Warning the following blog contains TMI (TO MUCH INFORMATION) especially if you have a Y chromosome you really should stop reading here, just skip down to the cute post about Big Boy time and leave this on for the ladies. You have been warned don't come crying to me when you read something you never wanted to think about!

The funny thing about a blog warning is the people its intended for are still reading seriously...Last chance.
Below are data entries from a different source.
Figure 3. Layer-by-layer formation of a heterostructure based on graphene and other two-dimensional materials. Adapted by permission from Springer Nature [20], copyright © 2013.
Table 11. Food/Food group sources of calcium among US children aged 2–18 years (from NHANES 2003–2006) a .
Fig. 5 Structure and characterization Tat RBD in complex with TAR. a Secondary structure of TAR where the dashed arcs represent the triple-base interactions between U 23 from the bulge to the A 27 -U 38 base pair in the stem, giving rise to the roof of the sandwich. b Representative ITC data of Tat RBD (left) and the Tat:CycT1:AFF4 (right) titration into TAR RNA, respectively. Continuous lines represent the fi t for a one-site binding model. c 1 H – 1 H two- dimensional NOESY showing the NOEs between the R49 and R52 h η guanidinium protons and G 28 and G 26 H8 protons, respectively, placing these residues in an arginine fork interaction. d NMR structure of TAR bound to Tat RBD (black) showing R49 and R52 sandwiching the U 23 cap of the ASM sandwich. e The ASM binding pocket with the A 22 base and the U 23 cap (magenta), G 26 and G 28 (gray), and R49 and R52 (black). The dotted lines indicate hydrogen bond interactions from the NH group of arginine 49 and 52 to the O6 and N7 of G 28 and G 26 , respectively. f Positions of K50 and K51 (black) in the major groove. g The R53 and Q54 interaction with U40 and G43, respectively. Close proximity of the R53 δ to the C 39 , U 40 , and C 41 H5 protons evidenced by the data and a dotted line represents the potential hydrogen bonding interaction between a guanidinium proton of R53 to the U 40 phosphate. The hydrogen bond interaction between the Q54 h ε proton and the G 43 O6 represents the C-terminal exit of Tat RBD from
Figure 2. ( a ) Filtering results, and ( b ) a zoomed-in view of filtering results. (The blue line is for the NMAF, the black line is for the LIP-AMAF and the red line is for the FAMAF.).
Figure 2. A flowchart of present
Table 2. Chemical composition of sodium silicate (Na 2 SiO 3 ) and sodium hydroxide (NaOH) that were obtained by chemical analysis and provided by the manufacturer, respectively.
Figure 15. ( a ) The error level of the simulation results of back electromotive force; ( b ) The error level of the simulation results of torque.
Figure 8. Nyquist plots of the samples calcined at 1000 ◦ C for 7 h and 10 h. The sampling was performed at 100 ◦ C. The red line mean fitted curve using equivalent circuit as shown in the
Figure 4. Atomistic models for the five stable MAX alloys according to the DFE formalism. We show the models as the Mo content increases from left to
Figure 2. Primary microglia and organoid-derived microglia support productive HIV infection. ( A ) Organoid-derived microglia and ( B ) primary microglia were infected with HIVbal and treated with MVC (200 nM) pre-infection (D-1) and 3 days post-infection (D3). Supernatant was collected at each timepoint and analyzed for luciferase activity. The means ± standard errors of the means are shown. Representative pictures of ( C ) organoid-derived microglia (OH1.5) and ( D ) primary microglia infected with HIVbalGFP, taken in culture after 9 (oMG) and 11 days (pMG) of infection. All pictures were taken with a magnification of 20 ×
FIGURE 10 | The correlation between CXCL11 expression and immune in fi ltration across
So this subject has been kicking around in my head for the last few months as I see this happening on more and more frequently when I go to the grocery store. The bagger usually makes some small talk about your purchase. About a year ago I went to get some Monastate for a ..ummm.. infection (remember you were warned)and the girl who was checking me through her line saw the medication and then went on to convey her sympathy for my then current condition, the girl was like 17 years old so I just nodded and smiled. The next time happened last spring I was standing behind a girl who had ice cream, diet coke and condoms, the checker was asking about her day and the girl said she had just finished finals and the checker said something to the effect of "ohh you must want to blow off some steam" the pay off came when the girl shot him a crusty and ripped the bag out of his hand and he muttered something about how he ment in general not about the purchase...Classic! One time at Costco right after we found out I was pregnant Cookie went to buy some prenatal vitamins and some condoms and the checker looked at his purchase and said to Cookie "don't you think its a little late for these" as he scanned the condoms, Seriously funny. Last night there I was at Dan's again buying some essentails for my little monthly friend and I had that 17 year old girl again talking about how THAT is just the worst! Thanks for sympathy honey but next time keep your yap shut! Why is there so much commentary on what your buying, why not just talked about something current happening in the world or about the Utes, something other then the embarrasing thing in my grocery basket? You would think that would be apart of their training. Am I the only one who notices this?

6 comments:

Anonymous said...

Wow. That takes guts for the checker(s) to say anything! I mean it's okay if you go to the counter and say, "Man, I'm sure glad I bought this Monistat! I'm &$*&^@# down there!" Then maybe they can sympathize... but out of the blue? I don't think so! Unless I was the checker, then I'd get the *411 no matter where we were! But really, those people aren't me... and really...wow!

Tamaran said...

I remember you telling me about the one with the 17 year old. Seriously, funny! I've never had anything that bad. I really did get a kick out of the girl after her finals and Cookie and the prenatals. Classic! Thanks for sharing these--I totally needed a laugh!

~kj~ said...

I understand for the longest time I was so afraid to buy female things because I thought that the checker would make some nonsense remark. I love this blog and it's warning context. LOL!! You can always put a smile on my face!

Heather said...

lol :)
miss you. call me...

xoxo

Missletoe said...

Ya... that has never been a problem for me... New Englanders aren't really known for their small talk. But good luck on your condition! ...and since you bring it up, Cookie knows how it works, right (he he he)?

Mrs. Olson said...

You could say, No, Having a moron comment on my purchase is the worst. That is hilarious! At least if you're buying lube/condoms you're gtiing some and not asking paper or plastic?